== EXTRACTED RECORDS ==
※

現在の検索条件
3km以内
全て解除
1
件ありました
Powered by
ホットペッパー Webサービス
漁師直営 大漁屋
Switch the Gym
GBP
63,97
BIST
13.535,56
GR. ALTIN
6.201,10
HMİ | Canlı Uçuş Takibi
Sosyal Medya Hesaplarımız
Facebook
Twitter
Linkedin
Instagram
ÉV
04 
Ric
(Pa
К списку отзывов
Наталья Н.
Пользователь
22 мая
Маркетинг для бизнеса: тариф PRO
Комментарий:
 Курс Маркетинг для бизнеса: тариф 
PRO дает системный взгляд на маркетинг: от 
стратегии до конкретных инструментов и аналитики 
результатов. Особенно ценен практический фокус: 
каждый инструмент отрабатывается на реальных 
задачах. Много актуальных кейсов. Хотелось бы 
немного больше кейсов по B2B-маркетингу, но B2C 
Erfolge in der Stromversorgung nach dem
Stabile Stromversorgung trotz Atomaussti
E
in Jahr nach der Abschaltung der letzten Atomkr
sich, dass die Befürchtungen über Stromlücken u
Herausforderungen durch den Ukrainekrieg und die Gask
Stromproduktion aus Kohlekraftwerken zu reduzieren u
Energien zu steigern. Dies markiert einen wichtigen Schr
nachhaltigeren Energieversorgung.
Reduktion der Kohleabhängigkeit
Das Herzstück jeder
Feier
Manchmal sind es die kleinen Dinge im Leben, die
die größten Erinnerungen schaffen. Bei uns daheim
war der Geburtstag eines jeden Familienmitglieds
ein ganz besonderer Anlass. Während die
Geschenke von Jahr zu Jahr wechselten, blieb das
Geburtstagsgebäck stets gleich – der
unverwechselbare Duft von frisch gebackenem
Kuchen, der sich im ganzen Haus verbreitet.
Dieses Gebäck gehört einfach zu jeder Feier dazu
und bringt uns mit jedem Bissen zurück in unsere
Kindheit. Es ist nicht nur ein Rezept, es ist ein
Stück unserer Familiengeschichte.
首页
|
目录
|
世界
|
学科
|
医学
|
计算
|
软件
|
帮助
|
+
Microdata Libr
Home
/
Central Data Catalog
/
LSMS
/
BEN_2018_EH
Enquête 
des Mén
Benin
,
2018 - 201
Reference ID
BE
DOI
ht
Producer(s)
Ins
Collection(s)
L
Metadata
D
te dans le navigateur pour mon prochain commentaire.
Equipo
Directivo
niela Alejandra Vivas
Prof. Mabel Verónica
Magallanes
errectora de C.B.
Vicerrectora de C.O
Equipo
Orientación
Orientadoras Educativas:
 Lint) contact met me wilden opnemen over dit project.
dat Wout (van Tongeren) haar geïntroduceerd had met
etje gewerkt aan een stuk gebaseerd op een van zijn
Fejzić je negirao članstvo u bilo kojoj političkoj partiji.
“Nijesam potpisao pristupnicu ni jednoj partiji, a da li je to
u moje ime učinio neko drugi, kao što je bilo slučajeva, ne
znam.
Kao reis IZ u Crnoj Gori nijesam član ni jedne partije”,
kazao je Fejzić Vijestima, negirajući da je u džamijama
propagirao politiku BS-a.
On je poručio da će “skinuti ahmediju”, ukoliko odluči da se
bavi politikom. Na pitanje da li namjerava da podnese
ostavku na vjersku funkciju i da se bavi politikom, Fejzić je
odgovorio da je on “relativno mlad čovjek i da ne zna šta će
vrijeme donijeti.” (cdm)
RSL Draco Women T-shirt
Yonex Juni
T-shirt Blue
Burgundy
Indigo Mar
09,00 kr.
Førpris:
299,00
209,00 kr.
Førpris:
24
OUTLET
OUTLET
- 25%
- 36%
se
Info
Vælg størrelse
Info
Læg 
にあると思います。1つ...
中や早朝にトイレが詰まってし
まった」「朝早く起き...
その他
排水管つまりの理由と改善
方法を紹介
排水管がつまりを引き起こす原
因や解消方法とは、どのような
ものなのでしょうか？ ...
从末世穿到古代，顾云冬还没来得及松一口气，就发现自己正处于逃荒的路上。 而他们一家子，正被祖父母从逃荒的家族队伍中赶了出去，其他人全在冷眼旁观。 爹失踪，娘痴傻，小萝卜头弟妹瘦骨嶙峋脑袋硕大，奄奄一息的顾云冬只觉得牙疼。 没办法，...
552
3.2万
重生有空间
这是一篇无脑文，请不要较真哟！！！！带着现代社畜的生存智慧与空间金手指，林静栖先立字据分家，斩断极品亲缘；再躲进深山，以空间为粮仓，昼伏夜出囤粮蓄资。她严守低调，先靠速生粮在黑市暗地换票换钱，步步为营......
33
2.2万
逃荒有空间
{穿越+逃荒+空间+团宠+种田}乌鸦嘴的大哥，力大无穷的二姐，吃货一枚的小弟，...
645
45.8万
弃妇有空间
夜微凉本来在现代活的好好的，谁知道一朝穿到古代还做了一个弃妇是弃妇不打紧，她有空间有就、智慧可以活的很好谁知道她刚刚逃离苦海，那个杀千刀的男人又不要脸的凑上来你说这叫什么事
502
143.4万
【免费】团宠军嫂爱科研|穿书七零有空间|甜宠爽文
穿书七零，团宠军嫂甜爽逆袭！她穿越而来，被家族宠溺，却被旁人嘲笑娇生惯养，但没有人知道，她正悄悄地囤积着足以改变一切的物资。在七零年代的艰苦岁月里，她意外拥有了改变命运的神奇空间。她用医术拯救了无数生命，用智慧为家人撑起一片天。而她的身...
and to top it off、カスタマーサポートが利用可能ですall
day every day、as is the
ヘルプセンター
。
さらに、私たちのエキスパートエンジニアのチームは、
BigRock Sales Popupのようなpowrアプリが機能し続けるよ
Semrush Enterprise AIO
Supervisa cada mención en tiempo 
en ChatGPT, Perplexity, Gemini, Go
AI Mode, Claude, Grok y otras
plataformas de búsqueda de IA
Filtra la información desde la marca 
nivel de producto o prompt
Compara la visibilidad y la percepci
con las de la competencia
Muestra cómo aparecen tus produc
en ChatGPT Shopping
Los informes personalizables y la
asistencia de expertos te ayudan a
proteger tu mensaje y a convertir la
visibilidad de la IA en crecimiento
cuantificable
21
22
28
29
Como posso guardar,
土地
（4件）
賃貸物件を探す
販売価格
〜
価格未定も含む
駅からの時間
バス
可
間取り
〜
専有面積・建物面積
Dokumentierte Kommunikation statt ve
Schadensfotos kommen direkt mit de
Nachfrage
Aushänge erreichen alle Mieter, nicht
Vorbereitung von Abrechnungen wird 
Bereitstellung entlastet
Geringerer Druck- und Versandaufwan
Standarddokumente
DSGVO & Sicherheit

※

== WHAT THE EXERCISE ASKS ==
Locate each line in the records above that contains the word "jeder", and copy those lines out in full.

== RESPONSE TO THE TASK ==
Das Herzstück jeder
Dieses Gebäck gehört einfach zu jeder Feier dazu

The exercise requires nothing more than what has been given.